Li Huasheng: My earliest ambition was to become an actor in Sichuanese opera, but my parents did not approve, so I turned to painting. My first painting teacher was Yu Jiwu (b1925), a graduate of the Hangzhou National Art School (now China Academy of Art) who had studied with Lin Fengmian. Yu taught me sketching and introduced me to oil painting. I later made many sketches in oil of the scenery along the Yangtze River. When I was 15, I exhibited some life sketches in pencil in the Sichuanese opera house. Yu arranged this. Later, I became a student of Zeng Youshi and studied calligraphy and seal-carving with him. Zeng was a collector of painting and calligraphy and showed me many Qing dynasty works, which greatly expanded my horizons. After the onset of the Cultural Revolution, I secretly copied the works of Bada Shanren (1626-1705). Later, I was sent to Hubei to do “reform labor”. I was very busy in the daytime but painted at night, in secret.
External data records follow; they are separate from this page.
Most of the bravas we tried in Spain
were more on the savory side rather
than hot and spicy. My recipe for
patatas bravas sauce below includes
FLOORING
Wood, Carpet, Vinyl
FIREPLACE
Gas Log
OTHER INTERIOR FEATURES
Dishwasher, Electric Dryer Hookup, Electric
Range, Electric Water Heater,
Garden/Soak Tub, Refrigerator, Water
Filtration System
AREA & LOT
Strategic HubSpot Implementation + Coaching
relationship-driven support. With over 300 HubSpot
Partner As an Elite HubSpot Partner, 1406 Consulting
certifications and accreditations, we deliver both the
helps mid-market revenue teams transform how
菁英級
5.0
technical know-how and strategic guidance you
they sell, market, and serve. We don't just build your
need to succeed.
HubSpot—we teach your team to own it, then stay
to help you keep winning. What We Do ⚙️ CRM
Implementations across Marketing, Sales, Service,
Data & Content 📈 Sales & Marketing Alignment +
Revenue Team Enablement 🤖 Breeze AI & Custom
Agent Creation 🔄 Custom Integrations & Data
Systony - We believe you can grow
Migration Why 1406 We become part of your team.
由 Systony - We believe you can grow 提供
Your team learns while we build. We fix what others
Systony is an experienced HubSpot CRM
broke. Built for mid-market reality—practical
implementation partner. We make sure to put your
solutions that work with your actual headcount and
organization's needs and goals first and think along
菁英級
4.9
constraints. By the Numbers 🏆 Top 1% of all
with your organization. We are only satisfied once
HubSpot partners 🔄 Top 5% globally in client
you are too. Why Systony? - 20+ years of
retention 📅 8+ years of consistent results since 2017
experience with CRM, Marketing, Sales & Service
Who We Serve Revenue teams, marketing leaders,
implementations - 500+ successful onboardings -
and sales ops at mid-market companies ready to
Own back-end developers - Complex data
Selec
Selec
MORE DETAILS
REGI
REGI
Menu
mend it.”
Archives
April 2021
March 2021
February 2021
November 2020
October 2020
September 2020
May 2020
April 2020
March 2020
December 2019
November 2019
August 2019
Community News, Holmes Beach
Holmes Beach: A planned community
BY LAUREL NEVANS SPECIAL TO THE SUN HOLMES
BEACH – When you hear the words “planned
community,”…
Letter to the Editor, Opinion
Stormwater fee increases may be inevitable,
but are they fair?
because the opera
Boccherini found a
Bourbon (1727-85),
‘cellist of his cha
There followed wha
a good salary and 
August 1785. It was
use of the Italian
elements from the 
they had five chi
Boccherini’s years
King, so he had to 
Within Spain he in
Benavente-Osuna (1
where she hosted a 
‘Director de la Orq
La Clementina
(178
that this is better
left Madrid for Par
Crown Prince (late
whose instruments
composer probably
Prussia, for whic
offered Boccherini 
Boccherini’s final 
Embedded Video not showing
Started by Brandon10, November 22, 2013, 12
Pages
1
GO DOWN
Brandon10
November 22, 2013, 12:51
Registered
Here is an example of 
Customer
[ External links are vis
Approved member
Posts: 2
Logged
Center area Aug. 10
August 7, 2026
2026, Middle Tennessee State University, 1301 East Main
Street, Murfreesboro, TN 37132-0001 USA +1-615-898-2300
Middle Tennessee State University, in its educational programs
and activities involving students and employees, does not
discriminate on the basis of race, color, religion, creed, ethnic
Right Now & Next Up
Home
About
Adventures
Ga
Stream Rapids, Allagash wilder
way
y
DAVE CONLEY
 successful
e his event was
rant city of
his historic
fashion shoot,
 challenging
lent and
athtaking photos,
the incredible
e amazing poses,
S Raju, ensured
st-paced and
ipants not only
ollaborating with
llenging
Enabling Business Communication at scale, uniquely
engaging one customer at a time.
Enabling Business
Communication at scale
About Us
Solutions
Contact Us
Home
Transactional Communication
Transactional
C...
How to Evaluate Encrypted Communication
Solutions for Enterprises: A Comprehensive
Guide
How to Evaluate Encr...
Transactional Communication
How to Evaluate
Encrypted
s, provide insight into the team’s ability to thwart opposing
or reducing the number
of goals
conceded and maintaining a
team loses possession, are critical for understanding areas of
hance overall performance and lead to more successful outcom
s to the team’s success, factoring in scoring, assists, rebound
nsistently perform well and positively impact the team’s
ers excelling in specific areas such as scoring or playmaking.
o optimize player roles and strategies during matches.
LW: You made an official, five-month visit to the United States in 1987 that you said had a profound impact on your artistic and personal life. Could you tell me in what ways?

LH: I truly realised my ignorance after my trip to the United States. I visited many museums while there, looking at both classical and contemporary art. There were many works I didn’t understand, but they gave me a profound overall impression: that art can take so many forms, especially contemporary art, and that every artist’s work is unique. When I looked back at Chinese paintings, they seemed essentially similar to each other. After returning to China, I became more self-reflective and dissatisfied with my own art. I thought, I must paint something nobody has ever painted before.

LW: Did any international artists influence you?

LH: I admire the Japanese calligrapher Yuichi Inoue (1916-85) and the American abstract painter Mark Rothko (1903-70). Their influence was more spiritual and intellectual than technical. For example, Inoue once said that he splashed ink directly on the faces of mainstream calligraphers. He was a lone wolf. His rebellion against tradition especially touched me. Only artists who can abandon their own baggage and the baggage of their traditions can become successful.

LW: What caused you to go into seclusion for nearly a decade?

LH: China has a long tradition of seclusion. It is really about an attitude of not conforming to the mainstream. Also, artistic creation occurs independently. It is not done in groups and schools. That’s why I’ve stopped communicating with most people.

LW: Tibet has also inspired you. How often do you go there, and where do you usually go?

LH: This is hard to say. I've been to Lhasa, but now I mostly go to the areas of Sichuan Province that are culturally Tibetan. I can drive to those places myself. Last year, I drove to Sêrtar County, Garzê Tibetan Autonomous Prefecture, and visited the Larung Gar Buddhist Academy there.

LW: Would you talk a little about your work?

LH: I use ink, brush and paper; they are the tools of my work. They are difficult to master and I will never give them up. Working with them is arduous, like the turning of prayer beads and prayer wheels. The heart needs to be restrained. You must control yourself. Desire needs to be restrained. Then your faith is secure. Lacking faith is unacceptable. With this faith, you pursue your intent endlessly, without distraction. Then you become tranquil, at peace with yourself.

LW: When you were asked what pain is, you said it was an enormous sheet of blank paper before you.

LH: Yes, and it is vast and open like the desert, and this tiny person must walk across it. He must live on until he finishes walking across it.

LW: Would you discuss the Chinese concept of kong, of nothingness, emptiness?

LH: Chinese artists start with nothingness. A line is nothing. When I paint a vase, its outline does not exist, it is imagined. It is important to transcend reality. Reality is not to be loved. You must do something very pure. Looking at my painting, what feeling does it give? Emptiness, nothingness. But there is something there and that is the viewer’s mind.  Does looking at my paintings change something for the viewer? This is something he has to attain on his own.